たまーに更新するにっき


◆サレ小説投下 蜜

周りのものなんて全て嫌いだった。
否、嫌いだと思うことすらなかった。

よく「好きの対義語は嫌いではなく無関心だ」なんて言うけれど、まさにそれだと思う。

興味がなかった。この街にも、国にも、周りの奴らにも。



夜中にさっさと仕事を終わらせたのは良いが、そのまま寝付けず結局太陽が昇ってしまった。

立ち止まって廊下の窓から空を見上げてみても、太陽を拝むことなどできないのだけれど。

この街の空はいつだって鉛色だった。

冷酷で血も涙もないと言われる自分にぴったりじゃないか、と苦笑を漏らし、サレは髪をくしゃりとかきあげる。


深夜にこなした仕事は、いつもと同じような仕事だった。

暗闇、悲鳴、生温い赤。
もう、何人もこの手で奪ってきた。命を。

これから動かなくなる人間のことなんて考えなかった。奪った命に興味が無かった。与えられる仕事をこなすだけだ。興味なんてない。仕事をこなす自分にさえ。

どうでもよかった。

唯一好きなのは、人の苦しむ顔だった。
苦しみ喘ぐ声、痛みに寄せられた眉。
何故かそれらは心臓を揺さぶった。
好きかどうかなんてわからない。ただ自分ではこの感情を、好きと呼ぶのだろうと、ずっと思ってきたんだから。



「サレ!こんなところにいた!」


姦しい叫び声が廊下に響き渡るのと同時に、ぎこちない歩き方でこちらへ向かって来る少女。

最近森で発見した、フォルス能力者だ。

ヒューマで若い少女、しかも記憶喪失。しかしフォルスを暴走させることなく目の前で使った。
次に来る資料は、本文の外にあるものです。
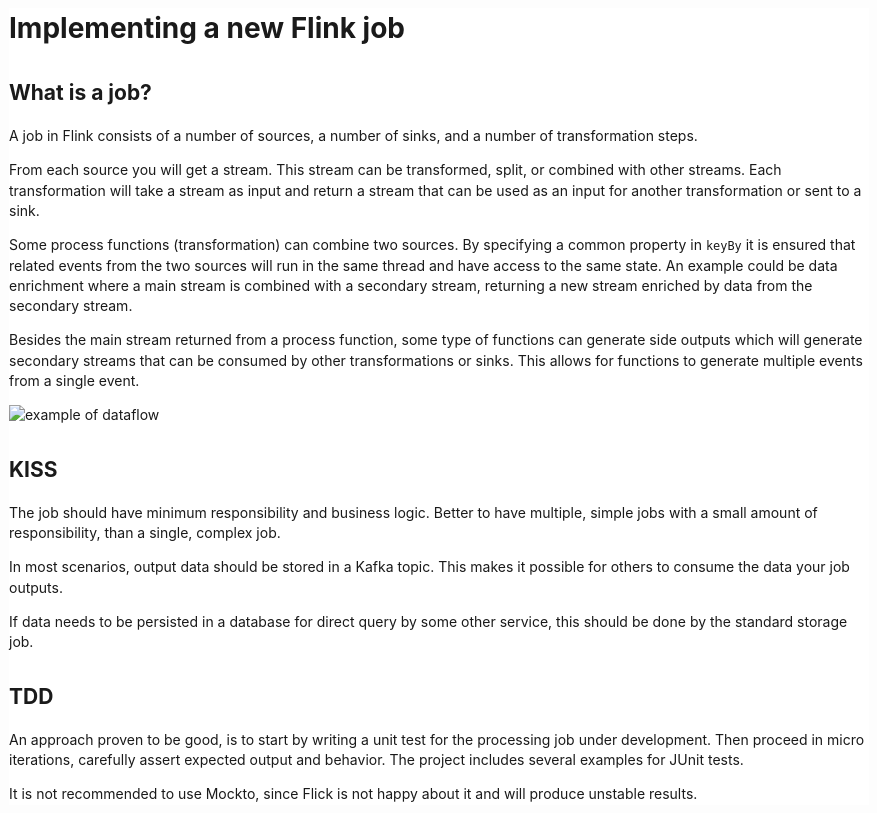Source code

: # Implementing a new Flink job

## What is a job?

A job in Flink consists of a number of sources, a number of sinks, and a number of transformation steps.

From each source you will get a stream. This stream can be transformed, split, or combined with other streams. Each transformation will take a stream as input and return a stream that can be used as an input for another transformation or sent to a sink.

Some process functions (transformation) can combine two sources. By specifying a common property in `keyBy` it is ensured that related events from the two sources will run in the same thread and have access to the same state. An example could be data enrichment where a main stream is combined with a secondary stream, returning a new stream enriched by data from the secondary stream.

Besides the main stream returned from a process function, some type of functions can generate side outputs which will generate secondary streams that can be consumed by other transformations or sinks. This allows for functions to generate multiple events from a single event.

![example of dataflow](./images/program_dataflow.svg)

## KISS

The job should have minimum responsibility and business logic. Better to have multiple, simple jobs with a small amount of responsibility, than a single, complex job.

In most scenarios, output data should be stored in a Kafka topic. This makes it possible for others to consume the data your job outputs.

If data needs to be persisted in a database for direct query by some other service, this should be done by the standard storage job.

## TDD

An approach proven to be good, is to start by writing a unit test for the processing job under development.
Then proceed in micro iterations, carefully assert expected output and behavior.
The project includes several examples for JUnit tests.

It is not recommended to use Mockto, since Flick is not happy about it and will produce unstable results.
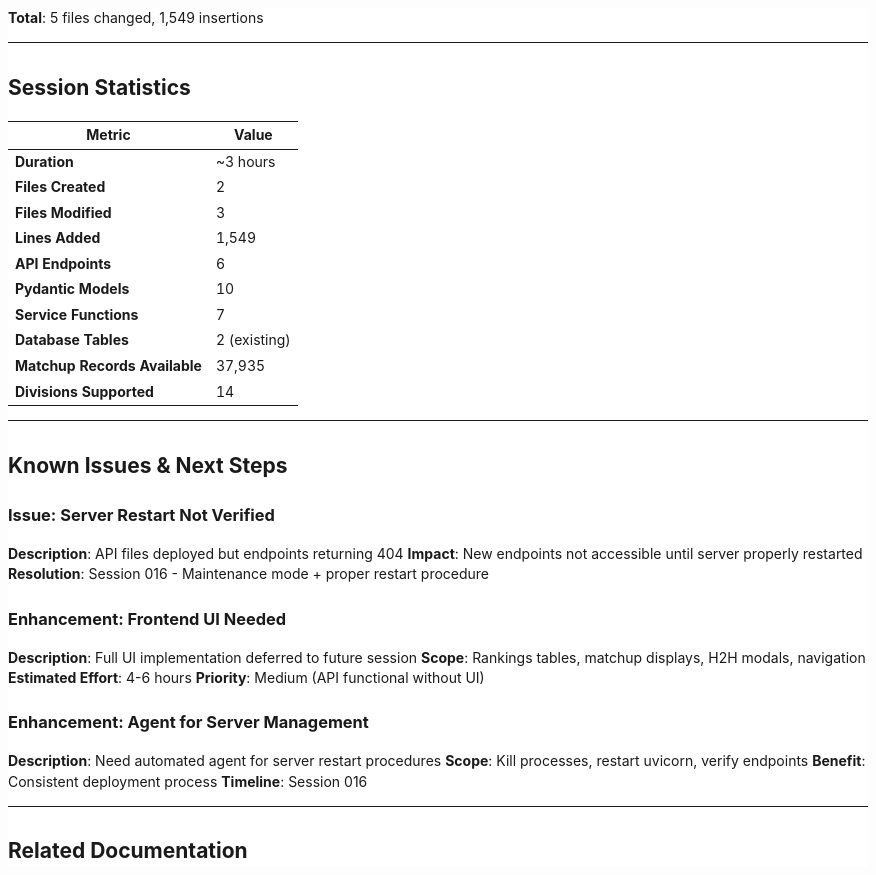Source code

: **Total**: 5 files changed, 1,549 insertions

---

## Session Statistics

| Metric | Value |
|--------|-------|
| **Duration** | ~3 hours |
| **Files Created** | 2 |
| **Files Modified** | 3 |
| **Lines Added** | 1,549 |
| **API Endpoints** | 6 |
| **Pydantic Models** | 10 |
| **Service Functions** | 7 |
| **Database Tables** | 2 (existing) |
| **Matchup Records Available** | 37,935 |
| **Divisions Supported** | 14 |

---

## Known Issues & Next Steps

### Issue: Server Restart Not Verified
**Description**: API files deployed but endpoints returning 404
**Impact**: New endpoints not accessible until server properly restarted
**Resolution**: Session 016 - Maintenance mode + proper restart procedure

### Enhancement: Frontend UI Needed
**Description**: Full UI implementation deferred to future session
**Scope**: Rankings tables, matchup displays, H2H modals, navigation
**Estimated Effort**: 4-6 hours
**Priority**: Medium (API functional without UI)

### Enhancement: Agent for Server Management
**Description**: Need automated agent for server restart procedures
**Scope**: Kill processes, restart uvicorn, verify endpoints
**Benefit**: Consistent deployment process
**Timeline**: Session 016

---

## Related Documentation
バイラスの攻撃に驚いた時に制御に失敗したのか、フォルスの光が消えてしまった時、いつもの自分ならきっとバイラスの攻撃に成す術も無く傷つく様を楽しんだだろう。

しかし、その日は何の気まぐれか、この子を助けてしまった。


不安に少し潤んだ瞳も、転んで泥のついた頬も、乱れた髪も、全てが興味をひいた。
可愛らしい容姿をしているのは確かだが、容姿に惹かれて助けたわけではない。

どうしてというまでもない。ただの気まぐれだ。


よろけて倒れ込むように僕の服を掴むと、先程まで不満で歪んでいた顔をパッと明るく変えると、

「早く、今日も勉強教えて!」

と、僕の服を引っ張って無邪気にせがむ。
子供のようだと、嫌味を込めて蔑んでやれば、また眉を寄せて怒り出す。


ころころと変わる彼女の表情に少し苦笑しつつ、彼女を置いてさっさと部屋へ向かう。

訓練を受けているとはいえ、まだうまく歩けないのに一生懸命僕についてくる彼女に向かって、今日の勉強プランを山のように伝える。
後ろを振り向いてニヤリと笑って見せれば、顔を真っ青にして黙り込む。

唸り声をあげながらトボトボ歩く彼女をみて、本当におもしろい拾い物をしたと、小さく笑い声を立てた。